Development and implementation of an LIS-based validation system for autoverification toward zero defects in the automated reporting of laboratory test results

• Main Authors: Di Jin, Qing Wang, Dezhi Peng, Jiajia Wang, Bijuan Li, Yating Cheng, Nanxun Mo, Xiaoyan Deng, Ran Tao
• Format: Article
• Language: English
• Published: BMC 2021-06-01
• Series: BMC Medical Informatics and Decision Making
• Subjects: Autoverification; Correctness verification; Integrity validation; Human–computer interaction; Risk control; Laboratory information system
• Online Access: https://doi.org/10.1186/s12911-021-01545-3

Abstract Background Validation of the autoverification function is one of the critical steps to confirm its effectiveness before use. It is crucial to verify whether the programmed algorithm follows the expected logic and produces the expected results. This process has always relied on the assessment of human–machine consistency and is mostly a manually recorded and time-consuming activity with inherent subjectivity and arbitrariness that cannot guarantee a comprehensive, timely and continuous effectiveness evaluation of the autoverification function. To overcome these inherent limitations, we independently developed and implemented a laboratory information system (LIS)-based validation system for autoverification. Methods We developed a correctness verification and integrity validation method (hereinafter referred to as the "new method") in the form of a human–machine dialog. The system records personnel review steps and determines whether the human–machine review results are consistent. Laboratory personnel then analyze the reasons for any inconsistency according to system prompts, add to or modify rules, reverify, and finally improve the accuracy of autoverification. Results The validation system was successfully established and implemented. For a dataset consisting of 833 rules for 30 assays, 782 rules (93.87%) were successfully verified in the correctness verification phase, and 51 rules were deleted due to execution errors.
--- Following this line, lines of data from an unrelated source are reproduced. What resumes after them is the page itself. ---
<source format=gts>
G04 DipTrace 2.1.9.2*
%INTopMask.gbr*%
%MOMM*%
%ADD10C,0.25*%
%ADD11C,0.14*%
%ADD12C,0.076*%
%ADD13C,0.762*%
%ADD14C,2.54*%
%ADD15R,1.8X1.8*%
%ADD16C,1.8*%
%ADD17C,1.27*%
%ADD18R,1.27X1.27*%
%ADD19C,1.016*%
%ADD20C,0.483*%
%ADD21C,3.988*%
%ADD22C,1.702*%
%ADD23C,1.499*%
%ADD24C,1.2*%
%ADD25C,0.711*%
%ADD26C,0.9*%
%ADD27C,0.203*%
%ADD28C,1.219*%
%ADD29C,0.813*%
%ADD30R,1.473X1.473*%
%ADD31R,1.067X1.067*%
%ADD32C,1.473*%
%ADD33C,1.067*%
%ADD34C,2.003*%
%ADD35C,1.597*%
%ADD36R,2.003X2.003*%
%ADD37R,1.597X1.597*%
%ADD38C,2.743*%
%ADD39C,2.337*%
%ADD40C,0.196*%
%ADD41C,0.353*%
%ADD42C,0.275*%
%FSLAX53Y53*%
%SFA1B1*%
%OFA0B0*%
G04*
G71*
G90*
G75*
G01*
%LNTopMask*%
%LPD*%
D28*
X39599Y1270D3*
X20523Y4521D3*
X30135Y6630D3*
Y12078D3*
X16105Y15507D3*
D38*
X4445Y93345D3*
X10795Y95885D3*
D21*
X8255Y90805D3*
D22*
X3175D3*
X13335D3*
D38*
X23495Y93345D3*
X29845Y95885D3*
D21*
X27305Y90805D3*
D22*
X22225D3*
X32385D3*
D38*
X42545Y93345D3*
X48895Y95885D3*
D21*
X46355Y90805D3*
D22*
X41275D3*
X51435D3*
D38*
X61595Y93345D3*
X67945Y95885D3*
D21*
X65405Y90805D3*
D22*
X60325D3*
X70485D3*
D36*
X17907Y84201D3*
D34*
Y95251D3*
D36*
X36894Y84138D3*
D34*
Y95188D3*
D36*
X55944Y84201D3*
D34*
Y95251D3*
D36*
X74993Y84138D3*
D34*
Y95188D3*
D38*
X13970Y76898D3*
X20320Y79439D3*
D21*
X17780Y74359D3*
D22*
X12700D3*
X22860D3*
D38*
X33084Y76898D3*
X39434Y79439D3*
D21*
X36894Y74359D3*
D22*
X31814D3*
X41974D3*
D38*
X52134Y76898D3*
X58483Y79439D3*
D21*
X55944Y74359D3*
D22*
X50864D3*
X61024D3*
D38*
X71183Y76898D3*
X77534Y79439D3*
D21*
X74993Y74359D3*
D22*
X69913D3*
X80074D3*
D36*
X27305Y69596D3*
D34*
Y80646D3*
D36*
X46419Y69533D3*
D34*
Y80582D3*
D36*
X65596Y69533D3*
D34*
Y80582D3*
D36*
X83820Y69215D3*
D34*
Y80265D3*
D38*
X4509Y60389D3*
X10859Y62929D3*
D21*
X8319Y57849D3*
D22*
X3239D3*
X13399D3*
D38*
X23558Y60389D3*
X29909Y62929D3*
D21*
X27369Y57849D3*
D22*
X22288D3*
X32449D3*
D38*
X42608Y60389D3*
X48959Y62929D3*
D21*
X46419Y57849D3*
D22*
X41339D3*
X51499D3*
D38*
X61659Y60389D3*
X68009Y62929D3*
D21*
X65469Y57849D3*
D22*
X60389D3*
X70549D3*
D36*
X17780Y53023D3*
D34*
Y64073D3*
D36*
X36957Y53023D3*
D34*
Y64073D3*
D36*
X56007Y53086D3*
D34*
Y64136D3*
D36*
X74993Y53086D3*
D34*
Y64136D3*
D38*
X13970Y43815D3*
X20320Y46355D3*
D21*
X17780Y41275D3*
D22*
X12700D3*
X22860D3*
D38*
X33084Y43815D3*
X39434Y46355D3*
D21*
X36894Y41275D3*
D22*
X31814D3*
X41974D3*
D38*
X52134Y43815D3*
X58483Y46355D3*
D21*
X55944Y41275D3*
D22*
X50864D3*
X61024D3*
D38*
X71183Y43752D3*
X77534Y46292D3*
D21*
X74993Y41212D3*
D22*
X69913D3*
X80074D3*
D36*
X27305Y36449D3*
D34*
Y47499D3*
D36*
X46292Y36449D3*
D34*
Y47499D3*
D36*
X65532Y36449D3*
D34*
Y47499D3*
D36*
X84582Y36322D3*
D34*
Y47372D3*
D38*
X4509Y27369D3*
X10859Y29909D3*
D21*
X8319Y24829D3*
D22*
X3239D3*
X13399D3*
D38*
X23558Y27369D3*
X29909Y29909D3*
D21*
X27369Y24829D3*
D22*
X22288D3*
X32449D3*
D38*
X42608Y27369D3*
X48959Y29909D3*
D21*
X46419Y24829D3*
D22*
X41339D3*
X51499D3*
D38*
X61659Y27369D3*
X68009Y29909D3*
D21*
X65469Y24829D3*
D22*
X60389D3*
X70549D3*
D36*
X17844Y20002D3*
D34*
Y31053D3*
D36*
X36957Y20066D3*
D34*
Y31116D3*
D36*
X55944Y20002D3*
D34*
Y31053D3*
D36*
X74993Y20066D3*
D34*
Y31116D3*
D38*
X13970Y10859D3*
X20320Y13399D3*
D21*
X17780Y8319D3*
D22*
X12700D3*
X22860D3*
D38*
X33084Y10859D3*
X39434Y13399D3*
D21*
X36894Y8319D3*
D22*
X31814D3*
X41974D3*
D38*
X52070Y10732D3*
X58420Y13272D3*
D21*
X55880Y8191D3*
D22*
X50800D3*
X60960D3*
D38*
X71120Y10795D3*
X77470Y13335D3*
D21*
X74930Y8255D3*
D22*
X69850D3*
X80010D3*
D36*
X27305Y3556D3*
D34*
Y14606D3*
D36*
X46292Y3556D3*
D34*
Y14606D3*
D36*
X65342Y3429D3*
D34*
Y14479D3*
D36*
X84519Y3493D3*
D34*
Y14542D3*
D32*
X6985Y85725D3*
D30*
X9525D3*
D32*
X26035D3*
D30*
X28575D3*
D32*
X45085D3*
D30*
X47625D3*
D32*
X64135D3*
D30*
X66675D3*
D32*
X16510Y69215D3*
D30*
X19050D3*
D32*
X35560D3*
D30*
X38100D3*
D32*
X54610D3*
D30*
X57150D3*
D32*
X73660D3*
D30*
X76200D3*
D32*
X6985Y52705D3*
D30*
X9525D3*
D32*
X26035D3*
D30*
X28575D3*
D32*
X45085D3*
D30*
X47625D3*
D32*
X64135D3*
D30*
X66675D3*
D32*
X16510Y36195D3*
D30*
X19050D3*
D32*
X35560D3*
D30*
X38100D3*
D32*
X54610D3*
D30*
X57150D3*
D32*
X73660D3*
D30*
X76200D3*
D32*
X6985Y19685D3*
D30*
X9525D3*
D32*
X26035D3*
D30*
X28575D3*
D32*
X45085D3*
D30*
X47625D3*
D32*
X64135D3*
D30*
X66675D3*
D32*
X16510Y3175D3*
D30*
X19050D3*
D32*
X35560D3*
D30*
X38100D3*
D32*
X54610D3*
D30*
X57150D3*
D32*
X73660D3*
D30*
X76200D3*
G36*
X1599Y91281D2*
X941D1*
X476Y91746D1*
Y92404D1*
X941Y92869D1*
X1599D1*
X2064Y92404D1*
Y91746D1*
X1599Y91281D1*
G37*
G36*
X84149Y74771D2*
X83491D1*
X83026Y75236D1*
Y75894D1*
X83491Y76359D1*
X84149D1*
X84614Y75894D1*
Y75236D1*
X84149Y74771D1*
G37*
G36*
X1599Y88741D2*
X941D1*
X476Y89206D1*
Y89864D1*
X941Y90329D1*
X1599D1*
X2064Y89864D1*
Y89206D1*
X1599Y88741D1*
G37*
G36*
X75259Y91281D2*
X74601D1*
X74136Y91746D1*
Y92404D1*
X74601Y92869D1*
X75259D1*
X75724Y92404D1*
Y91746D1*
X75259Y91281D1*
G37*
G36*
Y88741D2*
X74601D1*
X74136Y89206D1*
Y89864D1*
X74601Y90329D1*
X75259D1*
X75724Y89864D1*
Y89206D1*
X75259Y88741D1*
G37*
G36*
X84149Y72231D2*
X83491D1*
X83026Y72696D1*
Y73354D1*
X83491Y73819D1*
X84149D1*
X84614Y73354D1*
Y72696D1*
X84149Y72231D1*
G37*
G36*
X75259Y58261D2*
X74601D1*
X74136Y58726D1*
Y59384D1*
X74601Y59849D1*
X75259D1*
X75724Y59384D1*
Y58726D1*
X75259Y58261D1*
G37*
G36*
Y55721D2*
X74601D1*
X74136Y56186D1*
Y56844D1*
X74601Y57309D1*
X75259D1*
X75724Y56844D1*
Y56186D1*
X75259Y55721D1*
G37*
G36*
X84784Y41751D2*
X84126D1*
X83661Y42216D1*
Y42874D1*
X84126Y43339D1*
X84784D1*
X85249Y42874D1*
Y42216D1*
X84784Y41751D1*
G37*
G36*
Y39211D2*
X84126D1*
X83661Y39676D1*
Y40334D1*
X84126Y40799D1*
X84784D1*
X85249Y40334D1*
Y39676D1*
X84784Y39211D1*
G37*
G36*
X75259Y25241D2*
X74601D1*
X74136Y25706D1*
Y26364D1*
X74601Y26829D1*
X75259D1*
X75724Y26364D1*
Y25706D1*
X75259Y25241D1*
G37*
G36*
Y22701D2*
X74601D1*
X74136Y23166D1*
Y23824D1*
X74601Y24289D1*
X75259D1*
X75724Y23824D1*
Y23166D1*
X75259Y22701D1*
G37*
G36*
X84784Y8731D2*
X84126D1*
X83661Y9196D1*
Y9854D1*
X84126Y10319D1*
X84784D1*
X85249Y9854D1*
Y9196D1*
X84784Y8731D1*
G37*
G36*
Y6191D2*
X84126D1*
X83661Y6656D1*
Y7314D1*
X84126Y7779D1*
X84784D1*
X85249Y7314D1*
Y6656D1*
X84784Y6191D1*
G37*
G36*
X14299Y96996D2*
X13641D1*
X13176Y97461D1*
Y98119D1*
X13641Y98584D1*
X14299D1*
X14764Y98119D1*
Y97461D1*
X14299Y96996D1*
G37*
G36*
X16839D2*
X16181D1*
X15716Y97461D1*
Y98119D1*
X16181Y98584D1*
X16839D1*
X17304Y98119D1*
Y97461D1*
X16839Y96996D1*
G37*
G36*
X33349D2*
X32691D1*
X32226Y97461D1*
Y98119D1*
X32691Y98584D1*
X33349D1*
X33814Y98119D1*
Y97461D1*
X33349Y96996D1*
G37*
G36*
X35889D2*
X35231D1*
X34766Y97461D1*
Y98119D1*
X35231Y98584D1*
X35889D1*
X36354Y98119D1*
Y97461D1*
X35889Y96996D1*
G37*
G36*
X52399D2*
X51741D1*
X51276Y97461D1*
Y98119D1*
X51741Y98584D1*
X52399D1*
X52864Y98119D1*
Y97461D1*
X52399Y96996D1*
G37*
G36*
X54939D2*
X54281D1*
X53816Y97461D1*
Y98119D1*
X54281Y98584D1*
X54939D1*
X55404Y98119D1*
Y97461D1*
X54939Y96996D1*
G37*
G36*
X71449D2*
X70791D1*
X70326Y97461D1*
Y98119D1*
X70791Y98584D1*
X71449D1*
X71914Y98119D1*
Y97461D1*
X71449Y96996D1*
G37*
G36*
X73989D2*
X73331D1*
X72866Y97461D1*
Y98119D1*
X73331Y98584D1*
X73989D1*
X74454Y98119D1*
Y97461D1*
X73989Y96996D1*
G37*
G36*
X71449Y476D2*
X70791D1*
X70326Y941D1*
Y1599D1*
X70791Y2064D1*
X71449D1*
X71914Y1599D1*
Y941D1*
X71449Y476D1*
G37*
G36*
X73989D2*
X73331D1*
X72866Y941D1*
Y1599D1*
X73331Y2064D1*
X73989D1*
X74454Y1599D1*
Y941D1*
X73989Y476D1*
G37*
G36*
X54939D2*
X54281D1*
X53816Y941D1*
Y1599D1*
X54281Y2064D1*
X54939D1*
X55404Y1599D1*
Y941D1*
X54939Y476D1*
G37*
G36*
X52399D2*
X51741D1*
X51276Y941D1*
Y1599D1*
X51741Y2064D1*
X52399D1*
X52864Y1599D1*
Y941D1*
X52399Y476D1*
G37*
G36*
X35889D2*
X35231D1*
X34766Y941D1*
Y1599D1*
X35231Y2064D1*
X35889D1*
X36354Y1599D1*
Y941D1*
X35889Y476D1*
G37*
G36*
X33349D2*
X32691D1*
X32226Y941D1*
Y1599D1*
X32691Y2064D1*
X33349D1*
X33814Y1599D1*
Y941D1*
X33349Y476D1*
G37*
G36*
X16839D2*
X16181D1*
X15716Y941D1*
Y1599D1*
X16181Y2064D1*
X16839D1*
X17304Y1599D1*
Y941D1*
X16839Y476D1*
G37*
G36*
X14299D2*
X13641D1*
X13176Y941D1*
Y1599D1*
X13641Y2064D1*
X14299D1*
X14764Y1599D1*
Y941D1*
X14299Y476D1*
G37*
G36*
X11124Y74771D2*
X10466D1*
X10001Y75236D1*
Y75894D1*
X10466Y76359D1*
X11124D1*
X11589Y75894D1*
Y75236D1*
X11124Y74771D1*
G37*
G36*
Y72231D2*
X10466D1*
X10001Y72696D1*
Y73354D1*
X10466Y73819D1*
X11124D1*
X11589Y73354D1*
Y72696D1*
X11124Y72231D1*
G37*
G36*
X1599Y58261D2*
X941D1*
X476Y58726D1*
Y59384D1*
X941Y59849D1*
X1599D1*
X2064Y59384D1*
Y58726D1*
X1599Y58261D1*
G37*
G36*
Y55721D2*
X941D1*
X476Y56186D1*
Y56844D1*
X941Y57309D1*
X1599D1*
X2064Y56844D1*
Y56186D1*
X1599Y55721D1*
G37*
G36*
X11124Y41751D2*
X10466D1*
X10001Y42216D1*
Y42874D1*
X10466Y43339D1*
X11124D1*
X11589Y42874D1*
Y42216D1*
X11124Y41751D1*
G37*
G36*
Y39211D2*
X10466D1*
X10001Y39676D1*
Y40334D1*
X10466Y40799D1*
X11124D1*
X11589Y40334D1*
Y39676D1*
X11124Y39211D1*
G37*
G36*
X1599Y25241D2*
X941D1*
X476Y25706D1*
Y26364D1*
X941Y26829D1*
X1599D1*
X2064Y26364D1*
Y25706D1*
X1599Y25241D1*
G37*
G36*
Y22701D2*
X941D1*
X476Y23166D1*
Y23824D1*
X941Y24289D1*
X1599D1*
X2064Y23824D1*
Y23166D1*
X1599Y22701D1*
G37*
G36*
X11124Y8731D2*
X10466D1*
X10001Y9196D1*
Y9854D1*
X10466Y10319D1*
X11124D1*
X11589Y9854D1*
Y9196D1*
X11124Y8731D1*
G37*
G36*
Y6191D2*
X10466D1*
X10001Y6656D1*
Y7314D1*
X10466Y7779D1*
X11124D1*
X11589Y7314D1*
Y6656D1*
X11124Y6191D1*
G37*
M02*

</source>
In the integrity validation phase, 24 projects were easily verified, while the other 6 projects still required the additional rules or changes to the rule settings. Taking the Hepatitis B virus test as an example, from the setting of 65 rules to the automated releasing of 3000 reports, the validation time was reduced from 452 (manual verification) to 275 h (new method), a reduction in validation time of 177 h. Furthermore, 94.6% (168/182) of laboratory users believed the new method greatly reduced the workload, effectively controlled the report risk and felt satisfied. Since 2019, over 3.5 million reports have been automatically reviewed and issued without a single clinical complaint. Conclusion To the best of our knowledge, this is the first report to realize autoverification validation as a human–machine interaction. The new method effectively controls the risks of autoverification, shortens time consumption, and improves the efficiency of laboratory verification.